----- Texte fourni

Les dés étaient pipés, nous le croyons, car ce ne fut pas le hasard qui répondit. Le pays, ainsi consulté à l’aventure, renvoya à ses mandataires le choix le plus imposant qui soit sorti d’une urne électorale. Devant une assemblée élue souvent à de faibles majorités dans des jours d’éblouissement, usée déjà par bien des luttes, se dressa tout d’un coup un pouvoir, émané de la pensée libre et calme du pays, fondé sur la plus large base qui fut jamais, et, à défaut d’illustration personnelle, couronné, à sa cime, du dernier rayon d’une gloire immortelle. C’est ici qu’a commencé le second acte de ce curieux drame.

----------

● **Objectifs**
(1) D'après le texte, qu'est-ce qui a commencé ici ?
(2) Énumérez toutes les caractéristiques que le texte attribue au pouvoir qui se dressa devant l'assemblée.
(3) Recopiez le passage du texte qui commence aux mots "Les dés étaient" et s'arrête après "ce curieux drame.".

----- Données recueillies

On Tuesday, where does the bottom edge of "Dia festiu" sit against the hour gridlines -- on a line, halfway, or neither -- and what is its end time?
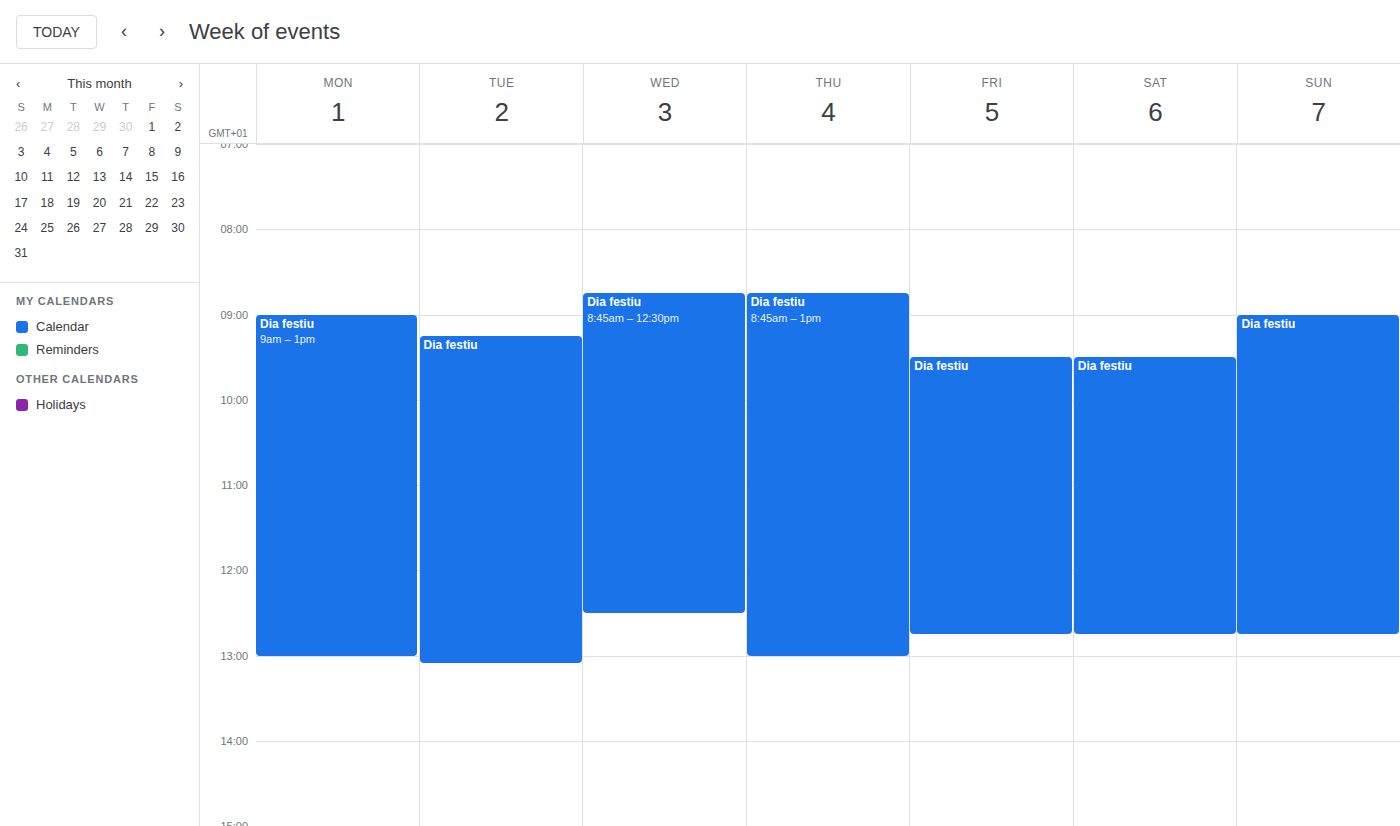
1:05 PM -- neither: 5 minutes below the 1 PM line and 55 minutes above the 2 PM line.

----------

● **Réponses par tâche**
(1) Le second acte de ce curieux drame.

(2)
- émané de la pensée libre et calme du pays
- fondé sur la plus large base qui fut jamais
- couronné, à sa cime, du dernier rayon d'une gloire immortelle

(3)
Les dés étaient pipés, nous le croyons, car ce ne fut pas le hasard qui répondit. Le pays, ainsi consulté à l’aventure, renvoya à ses mandataires le choix le plus imposant qui soit sorti d’une urne électorale. Devant une assemblée élue souvent à de faibles majorités dans des jours d’éblouissement, usée déjà par bien des luttes, se dressa tout d’un coup un pouvoir, émané de la pensée libre et calme du pays, fondé sur la plus large base qui fut jamais, et, à défaut d’illustration personnelle, couronné, à sa cime, du dernier rayon d’une gloire immortelle. C’est ici qu’a commencé le second acte de ce curieux drame.